TEAM REPRESENTATIVE: urbanist, urban planner, landscape architect or architect

SITE TOPIC: Revitalization, Making Territories Performative

LOCATION: Fagerstrand, Nesodden

POPULATION: 3000 inhabitants

STUDY SITE: 246 ha


SITE PROPOSED BY: Nesodden municipality

ACTORS INVOLVED: Nesodden municipality

OWNERS OF THE SITE: Private developers, Nesodden municipality

Opportunities for further urban studies as commissions from the municipality or private developers.

Connecting a fragmenting suburb into one place

See all the competition entries here

Virtual tour here

Download the competition brief here

Download the synthetic file here

Fagerstrand is a fragmented coastal suburb, characterized by a disused industrial site, a lack of places for socialising, and a dangerous road junction, but with the potential to become a new hub along the Oslo fjord.

Due to changes in the economy, nature has reclaimed the abandoned remnants of the oil age and turned them into woodland cathedrals and nesting sites for birds. These green pockets now form a no man’s land between different areas earmarked for future development. Here, the municipality is looking for an innovative plan that can link the areas together to make Fagerstrand feel like one place, on nature’s terms.

Fagerstrand is designated for urban densification as a connected part of the Oslo metropolitan area. Two large development sites, one on the seafront and the other in the forest, are divided by a green corridor that stretches through the area where the centre will be located. Fagerstrand’s identity is closely tied to its intimate relationship to the sea and to the forest. How can this identity be retained as the place is transformed and intensified with urban qualities?

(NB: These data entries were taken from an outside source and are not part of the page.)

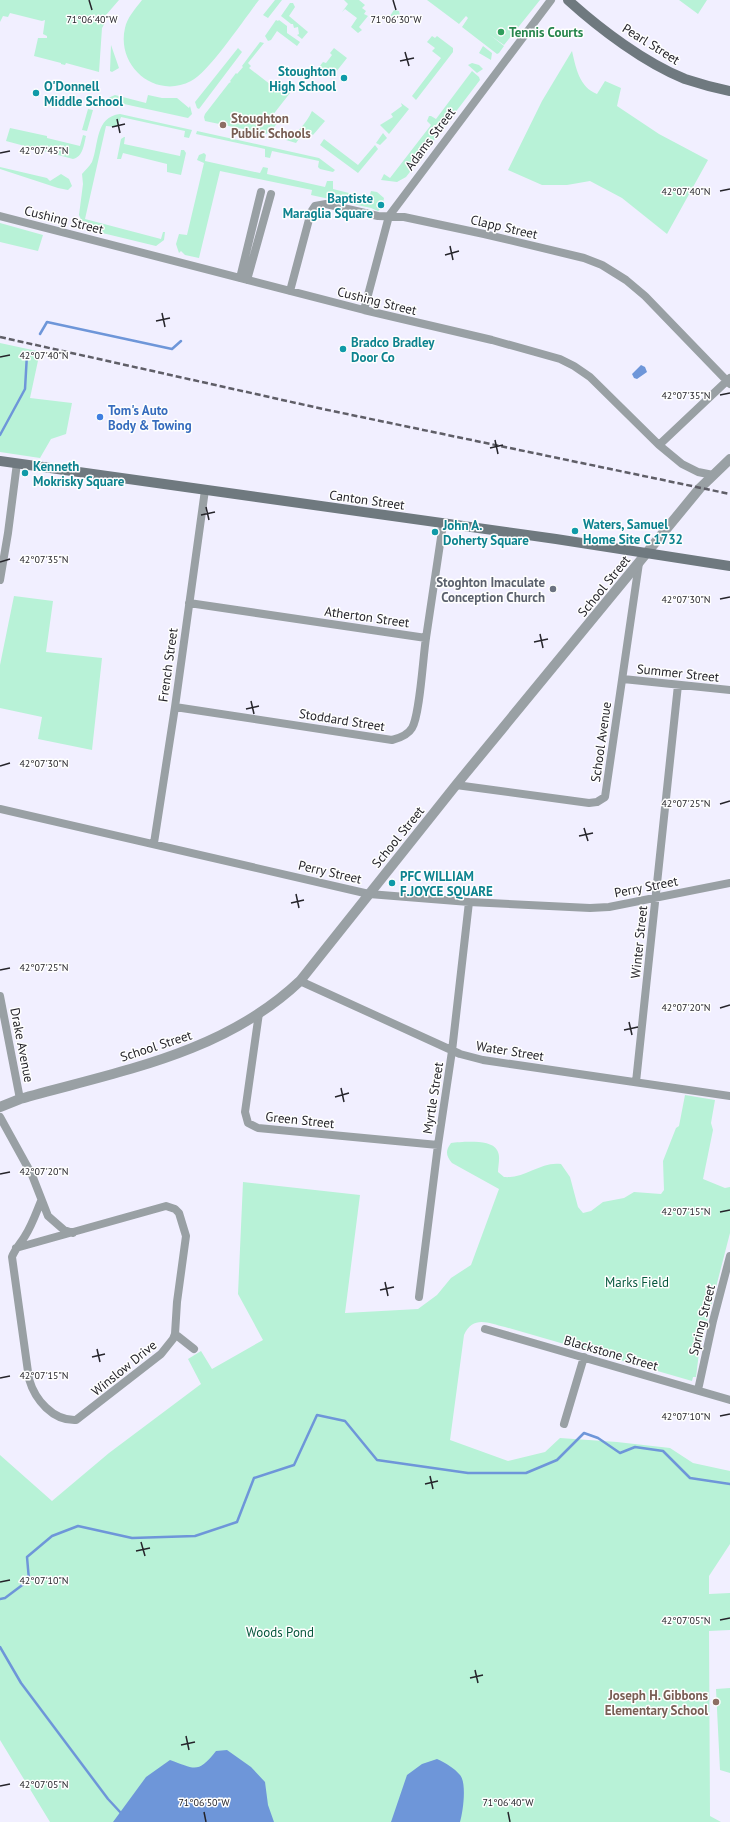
<svg xmlns="http://www.w3.org/2000/svg" width="730" height="1822" viewBox="0 0 730 1822" font-family="'PT Sans',sans-serif">
  <rect width="100%" height="100%" fill="#f1efff"/>
  <path fill="#b8f2d7" d="M0,0H119L106,15V21L102,28L99,72L66,63L65,65L61,64V63L34,56L38,38H47V36L43,34L45,20L42,21L10,13L8,17L3,16L0,22Z
    M142,0H259C244,19 209,72 191,81C155,100 116,66 125,28C127,18 135,9 142,0Z
    M275,0H282L268,18L263,15Z
    M344,0H359L365,5L362,8L366,11L364,14L368,16L359,27L362,30L358,33L351,27L357,18L345,9L342,12L348,4Z
    M427,0H540L504,45L490,35L504,46L499,53L497,54L462,27L468,18L466,16L459,24Z
    M679,0H707L698,14Z
    M290,3H293L295,7L289,16L308,32L302,39L297,35L299,34L298,27L294,28L293,24H291L281,16Z
    M394,10L399,11L401,20L397,16L395,19L390,16Z
    M276,20L278,21L279,20L287,26V33L300,42L297,46L277,31L271,40L268,41L265,36Z
    M432,36L435,38L437,36L453,48V52L416,100L412,96L441,58L432,51L435,48L427,42Z
    M260,42L264,43L248,63L251,66L249,68L280,92L284,88L290,93L272,116L279,121L271,131L266,134L205,121L204,117L205,114L229,83L231,82L230,81L236,73L237,74L243,67L242,66Z
    M111,45L119,68L112,72L110,71Z
    M483,46L492,53L491,60L479,53Z
    M238,48L242,52L199,109L197,108L195,102Z
    M334,48L347,58L332,77L319,67L323,62L326,63L332,55L330,53Z
    M572,51C576,68 579,87 597,94L605,81L621,88L617,106L659,134L708,160L667,234L622,198L590,181L567,185H542L508,170L542,101Z
    M472,63L479,65L483,69L477,73L468,65Z
    M472,71L479,77L480,80L406,177L397,182L381,180L384,174L390,178L431,125L427,121L429,116H431L436,119Z
    M115,95L146,103L148,95L162,98H177L189,108L190,106L192,114L188,118L124,104L108,105V98Z
    M401,103L409,109L389,134L380,125L393,117L391,114L402,106Z
    M88,109L93,110L87,131L82,130Z
    M312,111L325,121L313,135L309,132L307,135L304,132L296,143L286,140C297,133 306,124 312,111Z
    M120,114L192,130L189,138L184,137L185,131L121,117L117,127L106,126L85,219L161,239L163,232H165L164,240L156,246L90,230L86,227L85,228L79,215L83,184L82,174C85,170 89,167 92,162C99,144 95,117 120,114Z
    M10,128L47,136V138L80,146L83,135L86,136C84,144 83,157 73,159L6,141Z
    M197,131L319,158L335,170L333,172L320,169L318,167L319,161L272,151L270,158L265,157V149L196,134Z
    M383,133L387,138L380,145L376,143Z
    M124,137H125L124,144L180,156L181,150H184L186,153L181,175L167,172V164L123,153L121,159H117L121,139Z
    M324,139L358,165L375,145L378,149L358,173L320,145Z
    M204,153L206,155L205,161L260,173L263,167L268,168L267,174L325,187L327,181H333V189L369,198L371,191L377,192L384,198L382,208L378,211L371,208L311,195L312,190L220,171L199,258L185,255L181,251L179,253L176,244L179,234L187,235L204,163L197,160L199,155Z
    M0,167L47,178L50,181L61,174L69,179L72,186L68,190L58,188L0,169Z
    M0,223L43,235L38,251L0,242Z
    M0,343L37,351L39,356L30,398L72,403L66,434L51,439L40,458L0,452Z
    M14,596L53,601L46,652L102,658L92,750L38,739L42,717L0,708V665Z
    M685,1095L715,1100L711,1123L713,1130L703,1179L725,1188L730,1187V1233L699,1353L696,1377H693L692,1381L505,1327C488,1323 473,1315 464,1335L450,1440L508,1461L545,1452L560,1438L617,1442L670,1448L693,1463L730,1471V1544L709,1576V1594L730,1593V1630L709,1631L710,1816L721,1822H50L0,1740V1455L52,1501L109,1453L201,1384L188,1359L201,1351L212,1369L263,1340L238,1294L243,1182L360,1195L345,1313L418,1309L437,1295L451,1278L471,1265L499,1189L452,1163C446,1156 445,1151 451,1143C462,1142 491,1139 497,1150C501,1156 498,1165 498,1172L504,1177C525,1179 541,1161 561,1164L570,1177L578,1207L583,1213L591,1211L603,1202L624,1198L634,1192L661,1194L664,1190L663,1161L676,1128L679,1126Z
    M730,1688V1773L720,1770L716,1689Z"/>
  <path fill="#6e96d9" d="M641,365L645,367L647,372L637,379L634,378L632,374Z
    M227,1750L251,1767L265,1782L268,1805L274,1822H113L146,1777L170,1760C195,1769 198,1774 216,1751Z
    M437,1759C446,1763 454,1768 460,1775C467,1783 463,1812 460,1822H391L407,1775L422,1764Z"/>
  <g fill="none" stroke-linecap="round" stroke-linejoin="round">
    <path stroke="#6e96d9" stroke-width="2.5" d="M40,334L47,322L172,349L181,341
      M0,435L25,389L27,354
      M0,1599L5,1598L29,1580L27,1557L52,1536L78,1526L132,1538L195,1536L237,1522L254,1478L294,1465L317,1415L345,1421L377,1460L468,1473H526L557,1460L584,1433L598,1438L620,1453L635,1447L663,1451L690,1478L730,1484
      M0,1647L21,1683L108,1799L121,1813"/>
    <path stroke="#99a0a4" stroke-width="8" d="M0,216L364,310L492,340L560,359L574,366L590,377L659,445L682,464L698,472L713,475
      M240,278L261,192
      M247,280L271,194
      M290,291L311,212L315,206L326,204L378,216L404,217L484,234L584,258L602,265L626,280L645,296L730,384
      M364,310L389,216L551,0
      M659,445L730,378
      M0,580L8,533L17,463
      M189,603L426,638L443,524
      M623,679L730,690
      M175,707L392,740C400,738 408,735 412,728C420,715 423,656 426,638
      M456,785L589,803L597,802L605,797L639,563
      M0,809L369,894L469,902L590,908L609,907L730,883
      M154,843L175,707L205,490
      M300,981L460,1054L483,1060L730,1096
      M0,996L20,1099
      M259,1013L245,1112L248,1123L258,1128L438,1145
      M636,1082L678,685
      M0,1117L32,1175L48,1216L64,1230L73,1233
      M16,1248L166,1206L175,1209L179,1213L186,1236L177,1302L175,1334L173,1339L161,1354L76,1420C53,1421 35,1400 29,1379L12,1257C15,1249 21,1243 25,1236C32,1225 36,1213 41,1201
      M419,1297L438,1145L452,1051L469,902
      M485,1329L730,1400
      M175,1334L194,1349
      M698,1390L713,1321L730,1256
      M564,1424L584,1357"/>
    <path stroke="#99a0a4" stroke-width="10" d="M0,1107L20,1099C119,1071 223,1054 300,981L456,785L700,488L730,459"/>
    <path stroke="#6f797f" stroke-width="10" d="M568,0C600,29 645,63 685,79C700,84 715,88 730,91
      M0,461L556,539L730,566"/>
    <path stroke="#5f5e67" stroke-width="2.5" stroke-dasharray="6 3" stroke-linecap="butt" d="M0,337L323,409L730,494"/>
  </g>
  <path fill="none" stroke="#25242a" stroke-width="1.5" d="M89,0L92,10M393,0L396,10M405,52L409,66M400,61L414,58M117,119L120,133M112,127L125,124M0,153L10,151M720,191L730,189M450,246L453,260M445,255L459,251M162,313L165,327M156,321L170,318M0,357L10,355M720,395L730,393M495,440L498,454M490,448L503,445M206,507L209,520M201,515L215,512M0,562L10,559M720,599L730,597M540,634L543,648M534,642L548,639M251,701L254,714M246,709L259,706M0,766L10,763M720,804L730,801M584,828L588,841M579,836L593,833M296,894L299,908M291,903L304,900M0,970L10,968M720,1008L730,1005M629,1022L632,1035M624,1030L638,1027M341,1088L344,1102M335,1097L349,1093M0,1174L10,1172M720,1212L730,1210M385,1282L388,1296M380,1290L394,1287M97,1349L100,1362M92,1357L105,1354M0,1378L10,1376M720,1416L730,1414M430,1476L433,1489M425,1484L438,1481M141,1542L145,1556M136,1551L150,1548M0,1582L10,1580M720,1620L730,1618M475,1670L478,1683M470,1678L483,1675M186,1736L189,1750M181,1745L195,1742M0,1786L10,1784M204,1812L206,1822M508,1812L510,1822"/>
  <circle fill="#2e9e5b" stroke="#fefefe" stroke-width="1.5" cx="501" cy="32" r="4"/>
  <g fill="#0f9aa8" stroke="#fefefe" stroke-width="1.5">
    <circle cx="344" cy="78" r="4"/>
    <circle cx="36" cy="93" r="4"/>
    <circle cx="381" cy="205" r="4"/>
    <circle cx="343" cy="349" r="4"/>
    <circle cx="25" cy="473" r="4"/>
    <circle cx="575" cy="531" r="4"/>
    <circle cx="435" cy="532" r="4"/>
    <circle cx="392" cy="883" r="4"/>
  </g>
  <g fill="#8d6e63" stroke="#fefefe" stroke-width="1.5">
    <circle cx="223" cy="125" r="4"/>
    <circle cx="716" cy="1702" r="4"/>
  </g>
  <circle fill="#3f7fe0" stroke="#fefefe" stroke-width="1.5" cx="100" cy="417" r="4"/>
  <circle fill="#6b7280" stroke="#fefefe" stroke-width="1.5" cx="553" cy="589" r="4"/>
  <g text-anchor="middle" dominant-baseline="central" stroke-width="3" stroke-linejoin="round" paint-order="stroke">
    <g font-size="13" font-weight="bold" fill="#27864d" stroke="#fefefe" text-anchor="start">
      <text x="509" y="32">Tennis Courts</text>
    </g>
    <g font-size="13" fill="#25242a" stroke="#fefefe">
      <text transform="translate(651 44) rotate(32)">Pearl Street</text>
      <text transform="translate(430 139) rotate(-53)">Adams Street</text>
      <text transform="translate(64 220) rotate(14)">Cushing Street</text>
      <text transform="translate(504 227) rotate(13)">Clapp Street</text>
      <text transform="translate(377 301) rotate(14)">Cushing Street</text>
      <text transform="translate(367 500) rotate(8)">Canton Street</text>
      <text transform="translate(604 586) rotate(-51)">School Street</text>
      <text transform="translate(367 617) rotate(8)">Atherton Street</text>
      <text transform="translate(168 665) rotate(-82)">French Street</text>
      <text transform="translate(678 673) rotate(6)">Summer Street</text>
      <text transform="translate(342 720) rotate(9)">Stoddard Street</text>
      <text transform="translate(601 742) rotate(-82)">School Avenue</text>
      <text transform="translate(398 837) rotate(-51)">School Street</text>
      <text transform="translate(330 872) rotate(13)">Perry Street</text>
      <text transform="translate(646 887) rotate(-11)">Perry Street</text>
      <text transform="translate(639 942) rotate(-84)">Winter Street</text>
      <text transform="translate(22 1045) rotate(79)">Drake Avenue</text>
      <text transform="translate(156 1046) rotate(-18)">School Street</text>
      <text transform="translate(510 1051) rotate(9)">Water Street</text>
      <text transform="translate(433 1098) rotate(-81)">Myrtle Street</text>
      <text transform="translate(300 1120) rotate(6)">Green Street</text>
      <text transform="translate(702 1320) rotate(-76)">Spring Street</text>
      <text transform="translate(611 1353) rotate(16)">Blackstone Street</text>
      <text transform="translate(124 1368) rotate(-39)">Winslow Drive</text>
    </g>
    <g font-size="13" font-weight="bold" fill="#0d838f" stroke="#fefefe" text-anchor="start">
      <text x="336" y="71" text-anchor="end">Stoughton<tspan x="336" dy="15">High School</tspan></text>
      <text x="44" y="86">O'Donnell<tspan x="44" dy="15">Middle School</tspan></text>
      <text x="373" y="198" text-anchor="end">Baptiste<tspan x="373" dy="15">Maraglia Square</tspan></text>
      <text x="351" y="342">Bradco Bradley<tspan x="351" dy="15">Door Co</tspan></text>
      <text x="33" y="466">Kenneth<tspan x="33" dy="15">Mokrisky Square</tspan></text>
      <text x="583" y="524">Waters, Samuel<tspan x="583" dy="15">Home Site C 1732</tspan></text>
      <text x="443" y="525">John A.<tspan x="443" dy="15">Doherty Square</tspan></text>
      <text x="400" y="876">PFC WILLIAM<tspan x="400" dy="15">F.JOYCE SQUARE</tspan></text>
    </g>
    <g font-size="13" font-weight="bold" fill="#785e54" stroke="#fefefe" text-anchor="start">
      <text x="231" y="118">Stoughton<tspan x="231" dy="15">Public Schools</tspan></text>
      <text x="708" y="1695" text-anchor="end">Joseph H. Gibbons<tspan x="708" dy="15">Elementary School</tspan></text>
    </g>
    <g font-size="13" font-weight="bold" fill="#366cbe" stroke="#fefefe" text-anchor="start">
      <text x="108" y="410">Tom's Auto<tspan x="108" dy="15">Body &amp; Towing</tspan></text>
    </g>
    <g font-size="13" font-weight="bold" fill="#5b616d" stroke="#fefefe" text-anchor="end">
      <text x="545" y="582">Stoghton Imaculate<tspan x="545" dy="15">Conception Church</tspan></text>
    </g>
    <g font-size="13" fill="#07583e" stroke="#fefefe">
      <text x="637" y="1282">Marks Field</text>
      <text x="280" y="1632">Woods Pond</text>
    </g>
  </g>
  <g font-size="10" text-anchor="middle" fill="#25242a" stroke="#fefefe" stroke-width="3" stroke-linejoin="round" paint-order="stroke">
    <text x="92" y="23">71°06'40"W</text>
    <text x="396" y="23">71°06'30"W</text>
    <text x="44" y="154">42°07'45"N</text>
    <text x="686" y="195">42°07'40"N</text>
    <text x="44" y="359">42°07'40"N</text>
    <text x="686" y="399">42°07'35"N</text>
    <text x="44" y="563">42°07'35"N</text>
    <text x="686" y="603">42°07'30"N</text>
    <text x="44" y="767">42°07'30"N</text>
    <text x="686" y="807">42°07'25"N</text>
    <text x="44" y="971">42°07'25"N</text>
    <text x="686" y="1011">42°07'20"N</text>
    <text x="44" y="1175">42°07'20"N</text>
    <text x="686" y="1215">42°07'15"N</text>
    <text x="44" y="1379">42°07'15"N</text>
    <text x="686" y="1420">42°07'10"N</text>
    <text x="44" y="1584">42°07'10"N</text>
    <text x="686" y="1624">42°07'05"N</text>
    <text x="44" y="1788">42°07'05"N</text>
    <text x="204" y="1806">71°06'50"W</text>
    <text x="508" y="1806">71°06'40"W</text>
  </g>
</svg>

This site invites entrants to challenge conventions about what being central, and urban, entail. The municipality asks entrants to question how ecological processes and the built environment may help to reduce social inequalities and create a vibrant place to live for humans and non-humans alike.

Nesodden can be said to have a typical rural structure. The peninsula was once a place where people from Oslo had their holiday cabins, and up to recently, a relatively scattered housing has been a feature of Nesodden’s development. The first houses were built for the industrial workers in the early 20th century, and more recently the development of residential housing has been driven by commuters. Suburban areas such as Fagerstrand do not have a typical structure with a “centre”, and their services are spread out.

The municipality of Nesodden is now preparing for Fagerstrand to become one of two priority growth areas in the municipality, as the suburban community will accommodate 35% of the municipality’s future population growth. Today there are natural features consisting of forests, meadows, and the coastal landscape close to the built-up areas in Fagerstrand. Strengthening and preserving the links between the forest and the sea will be an important priority. Fagerstrand needs a more coherent and compact structure in order to work well as a local centre.

When developing a coherent centre and linking various development sites together, the municipality is looking to use architecture as a tool to explore how ecological processes and urban development can help to reduce social inequalities and create a viable, sustainable centre for all kinds of life.

Nesodden municipality wants to bring nature into the heart of the community and find new ways of thinking about how to invite nature in, so as to reunite people and their lives with the countryside around them. Green corridors that are rich in biodiversity should be used to strengthen the links between the inhabitants and the countryside, the forest and the fjord. The development process shall provide spaces for a rich variety of local species of fauna and flora, protect birdlife, and attract pollinating insects.

Fagerstrand is an urban area in a rural setting, and this quality shall be kept while at the same time creating urban qualities and facilities. It shall be developed on nature’s terms, and in a way that prioritises human well-being and lives.